Sang Guru tidak langsung menjawab pertanyaannya. Yesus mengatakan bahwa tentunya orang itu telah mengetahui sebagian dari Sepuluh Firman. Dengan cepat dia mengatakan bahwa semuanya itu telah dilakukan sejak kecil. Akan tetapi, ini soalnya, dia tetap merasa ada yang kurang.
Sang Guru lalu meminta dia untuk menjual hartanya dan membagikannya kepada orang miskin, lalu menjadi murid-Nya. ”Mendengar perkataan itu ia menjadi kecewa, lalu pergi dengan sedih, sebab banyak hartanya” (Mrk. 10:22).

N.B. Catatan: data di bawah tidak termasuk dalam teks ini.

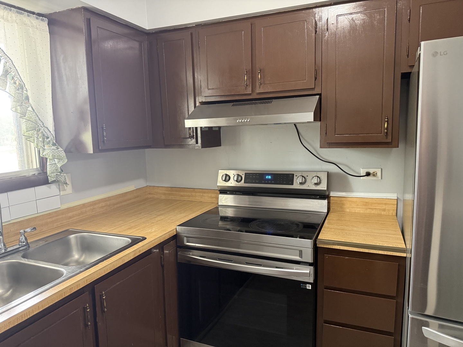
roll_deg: +1.3
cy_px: 174
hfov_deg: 71.6
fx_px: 321
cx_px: 232
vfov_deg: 56.8
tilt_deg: -8.0
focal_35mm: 24
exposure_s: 1/60
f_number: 1.78
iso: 640
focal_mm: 6.76
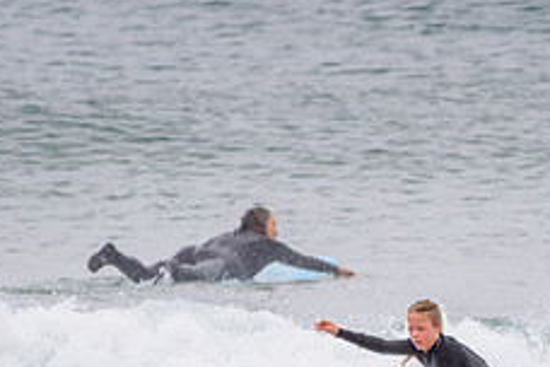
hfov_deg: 1.3
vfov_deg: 0.9
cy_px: 433
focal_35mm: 1559
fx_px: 23816
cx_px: 490
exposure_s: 1/1000
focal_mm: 500
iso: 900
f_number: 5.6
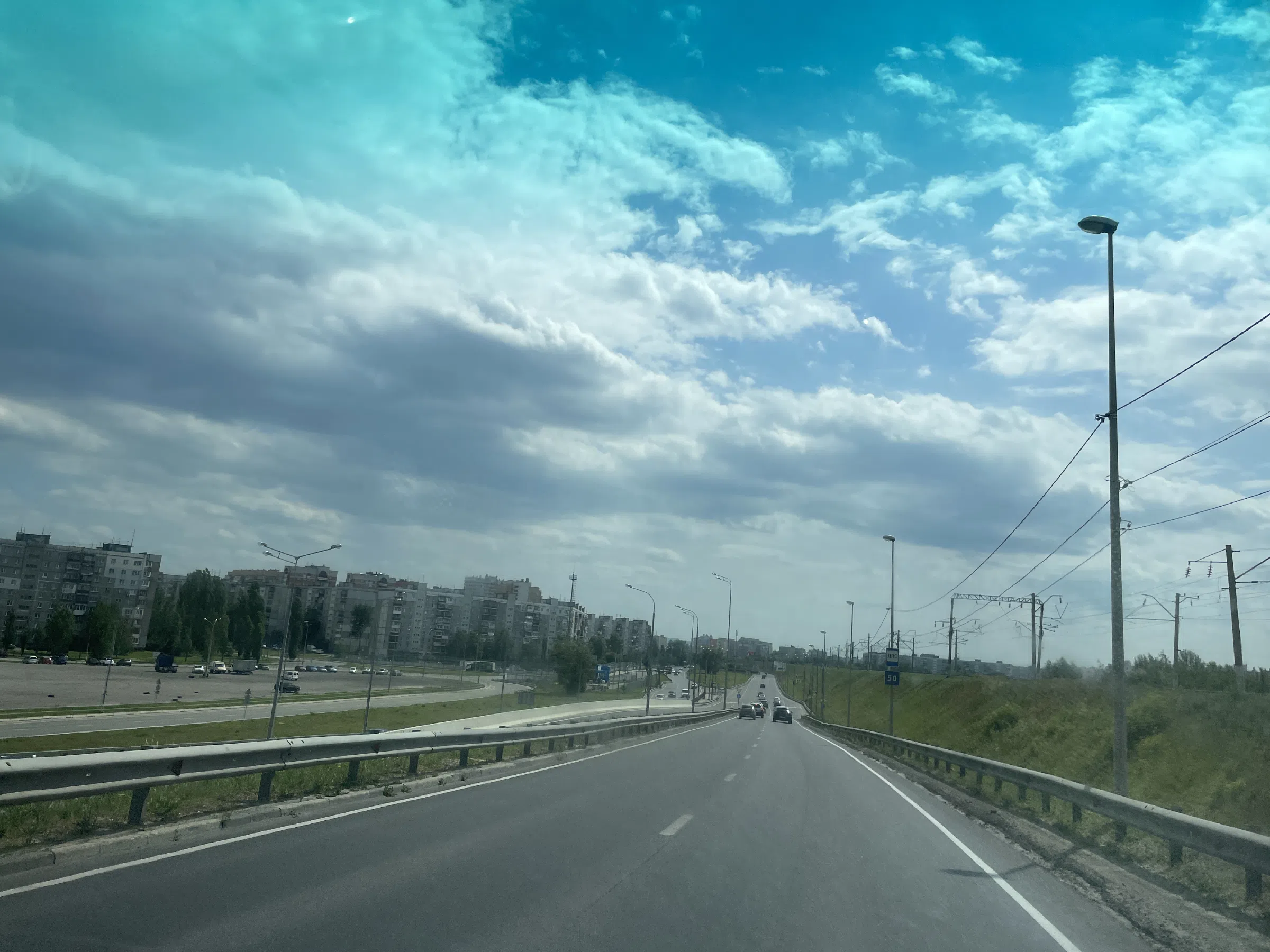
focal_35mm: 26
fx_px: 954
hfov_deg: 67.3
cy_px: 476
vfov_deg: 53.1
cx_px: 635
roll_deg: -2.9
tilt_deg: +12.5
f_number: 1.6
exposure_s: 1/11905
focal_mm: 4.2
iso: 32
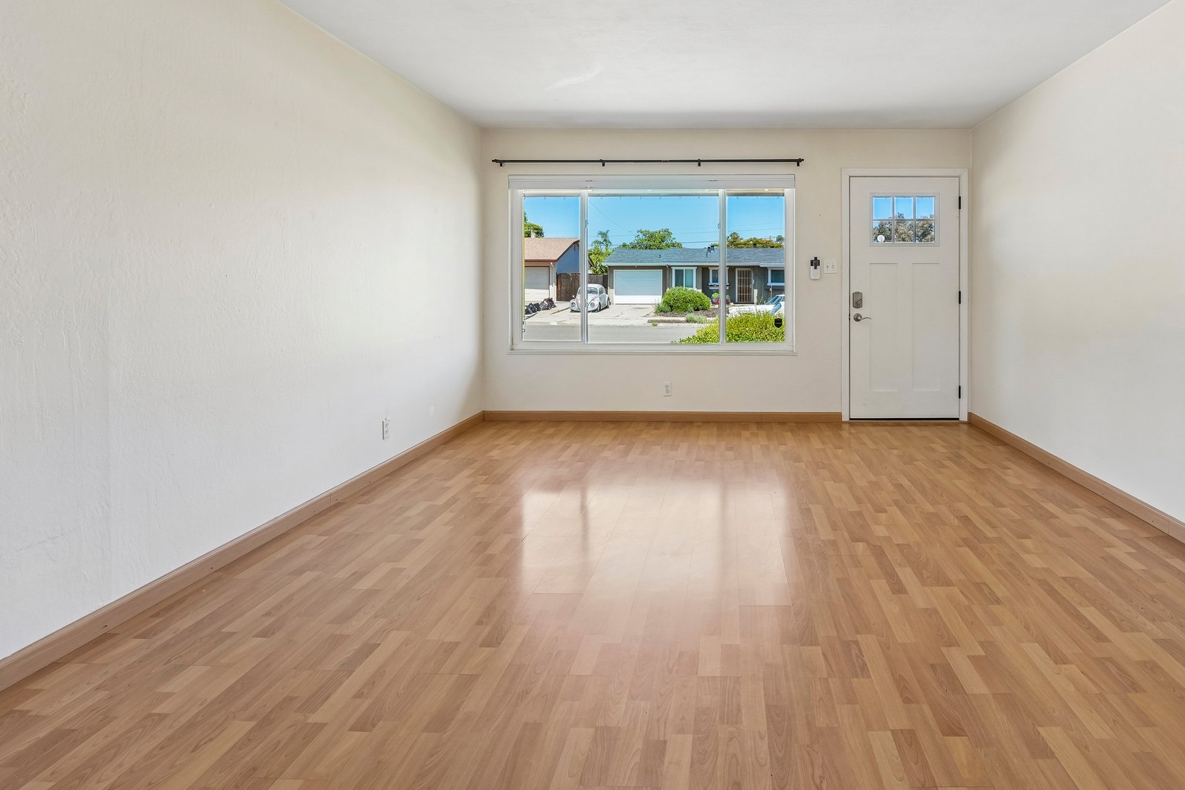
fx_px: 592
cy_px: 285
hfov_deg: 88.4
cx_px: 731
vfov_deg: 66.1
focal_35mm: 18
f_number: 8
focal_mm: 14
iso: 640
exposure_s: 1/50
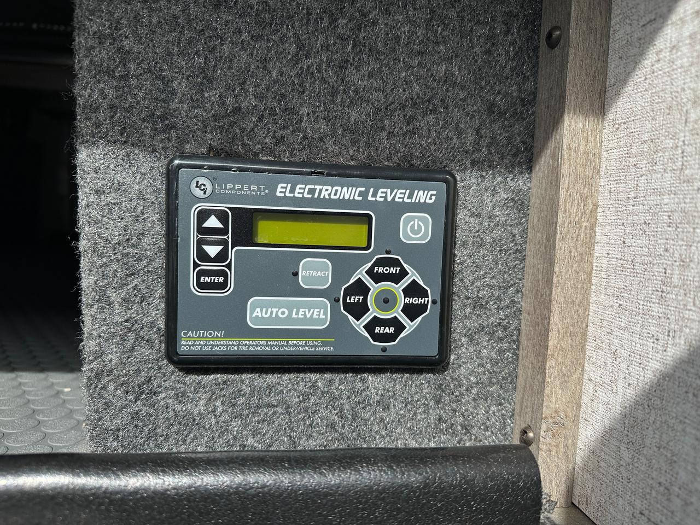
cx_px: 350
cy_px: 262
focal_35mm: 24
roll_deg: -3.8
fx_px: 485
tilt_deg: -4.7
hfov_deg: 71.6
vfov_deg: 56.8
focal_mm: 6.86
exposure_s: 1/1357
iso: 80
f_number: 1.78
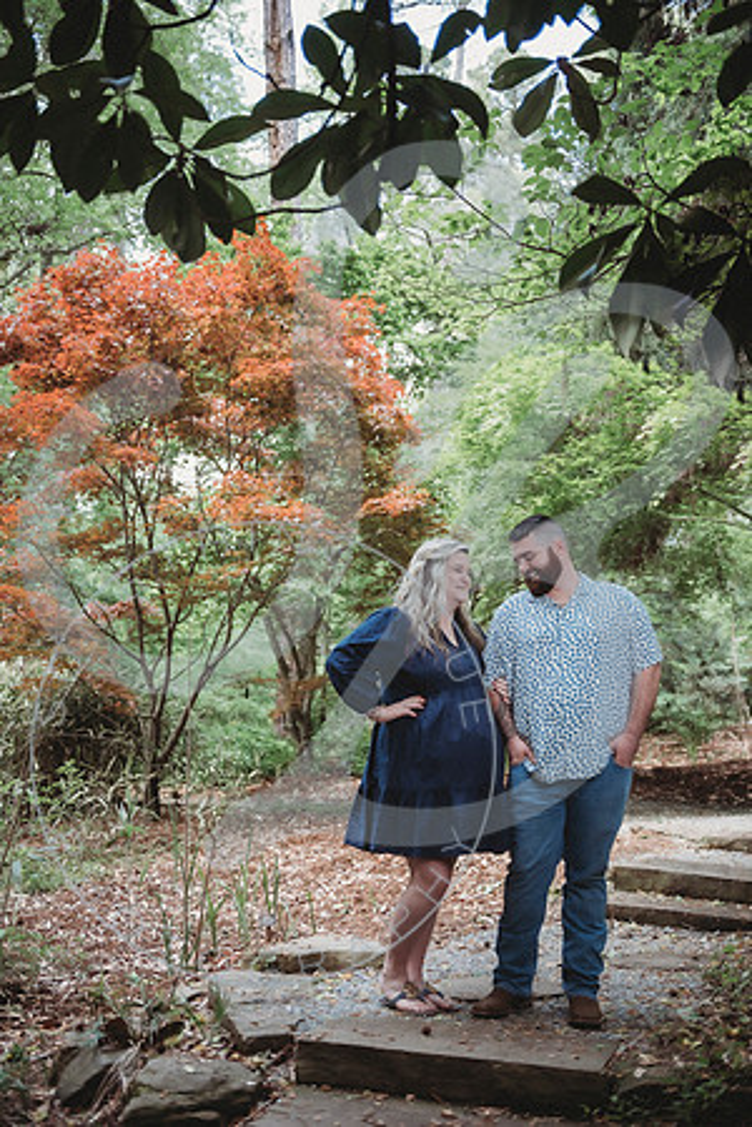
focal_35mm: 40
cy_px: 564
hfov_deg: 33.4
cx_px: 376
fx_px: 1253
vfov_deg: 48.5
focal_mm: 40
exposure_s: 1/250
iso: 160
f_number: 2.8
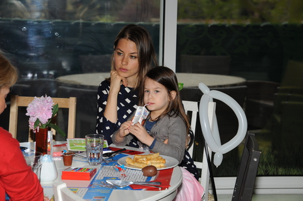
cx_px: 152
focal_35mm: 85
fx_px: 715
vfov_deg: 16.0
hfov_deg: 23.9
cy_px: 100
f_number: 10
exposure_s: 1/250
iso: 400
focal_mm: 85
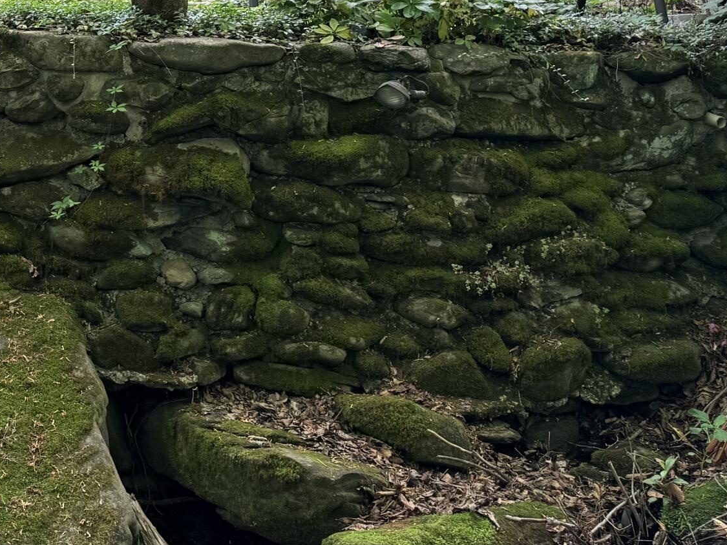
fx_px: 1344
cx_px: -63
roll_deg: -1.3
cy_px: -8
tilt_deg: -0.3
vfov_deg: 22.0
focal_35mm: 64
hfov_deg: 27.8
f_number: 1.78
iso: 80
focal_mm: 6.76
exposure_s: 1/121
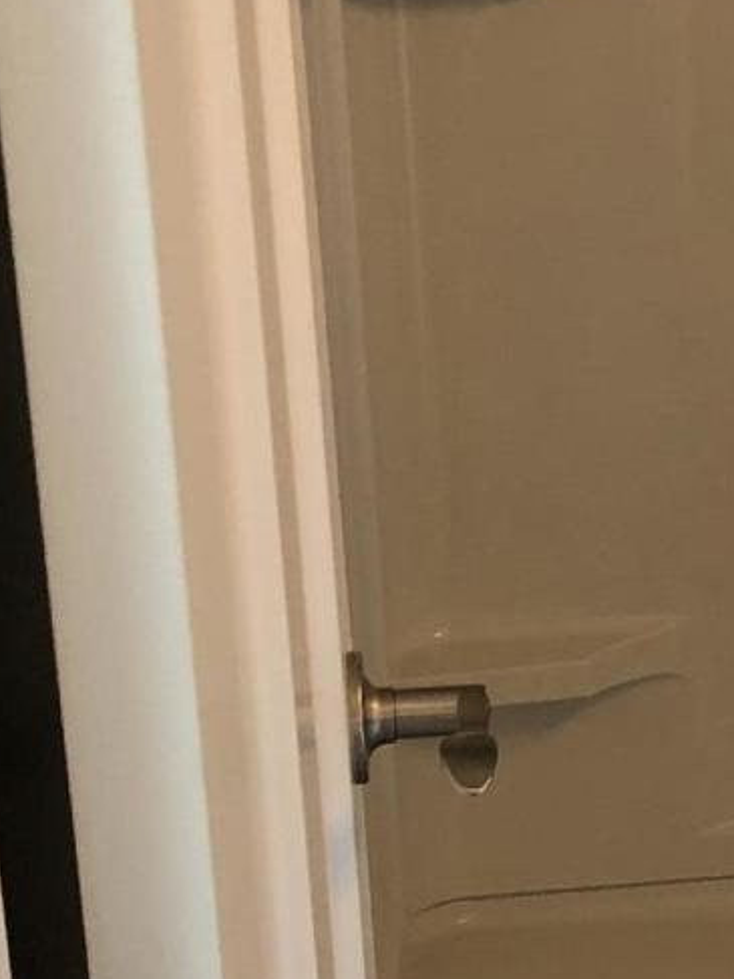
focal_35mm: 115
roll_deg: -1.4
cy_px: 507
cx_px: 1315
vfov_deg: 17.1
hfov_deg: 11.9
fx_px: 3253
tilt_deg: -15.1
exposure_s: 1/30
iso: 32
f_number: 1.8
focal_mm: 4
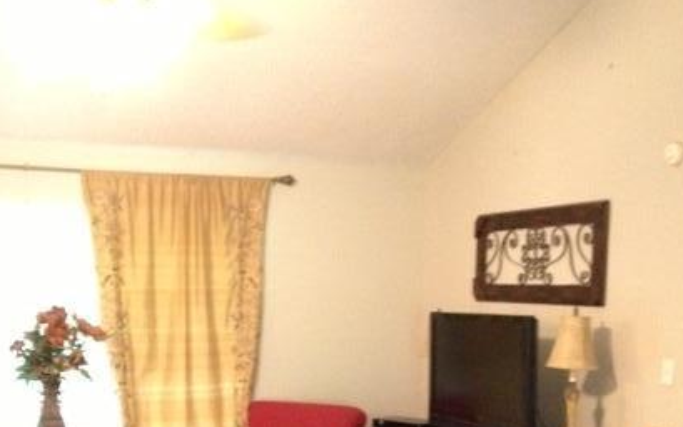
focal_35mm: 58
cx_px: 304
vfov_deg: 22.0
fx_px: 1080
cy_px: 369
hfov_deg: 35.1
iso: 800
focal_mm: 4.28
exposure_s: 1/15
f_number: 2.4
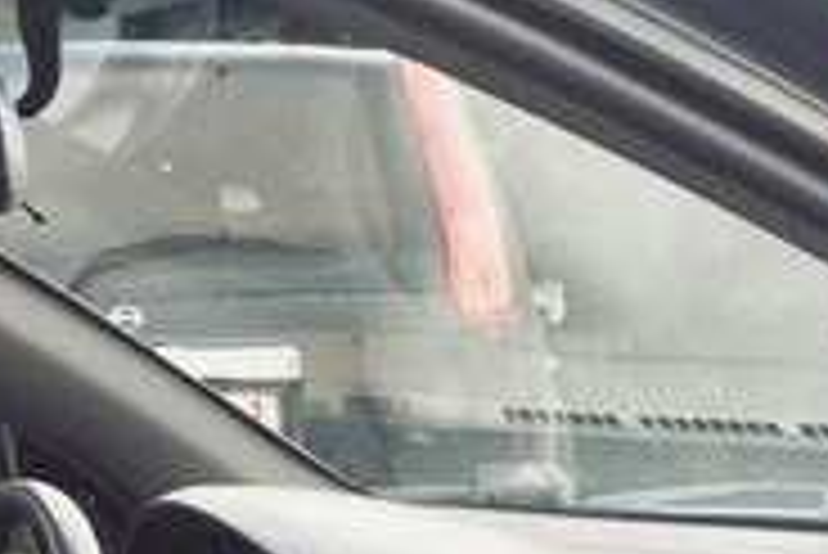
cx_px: 648
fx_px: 2486
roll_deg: -0.3
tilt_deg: -18.9
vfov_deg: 11.6
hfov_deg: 18.8
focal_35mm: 108
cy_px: 1034
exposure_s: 1/117
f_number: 2.2
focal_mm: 4.15
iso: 32
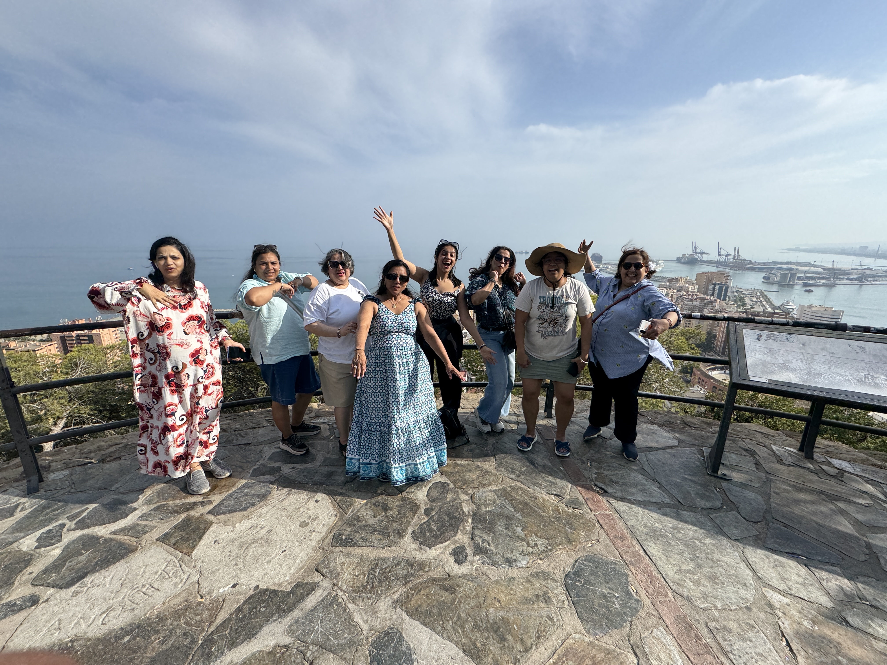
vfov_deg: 85.7
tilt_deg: -14.7
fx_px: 359
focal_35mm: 14
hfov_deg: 102.1
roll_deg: -0.2
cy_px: 332
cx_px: 444
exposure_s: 1/1789
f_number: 2.2
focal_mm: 2.22
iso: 50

Di mana persoalannya? Tentu, bukan pada hartanya. Kekayaan itu netral. Akan tetapi, menjadi tidak netral—malah berbahaya—tatkala kekayaan itu menjadi tuan atas manusia. Tak salah menjadi kaya, tetapi menjadi masalah tatkala kekayaan itu membuat kita terikat kuat padanya. Kaum Yesuit punya istilah yang bagus: ”kelekatan”.
Kelekatan pada sesuatu bisa membuat seseorang malah menjauh dari Tuhan. Tak hanya kekayaan dan keluarga, pekerjaan atau jabatan pun bisa membuat kita tak lagi melekat kepada Tuhan. Pdt. Em. William Ho, mantan Ketua Sinode Gereja Kristus Yesus, dalam salah satu wawancara pernah berujar: ”Kursi itu dipakai untuk kerja, jangan dipegang terus.”
Jabatan kadang membuat orang begitu sibuk mempertahankannya, sehingga malah lupa alasan utama dia duduk di kursi itu: ”bekerja”. Sebab pekerjaannya ya cuma itu: bagaimana mempertahankan kursinya.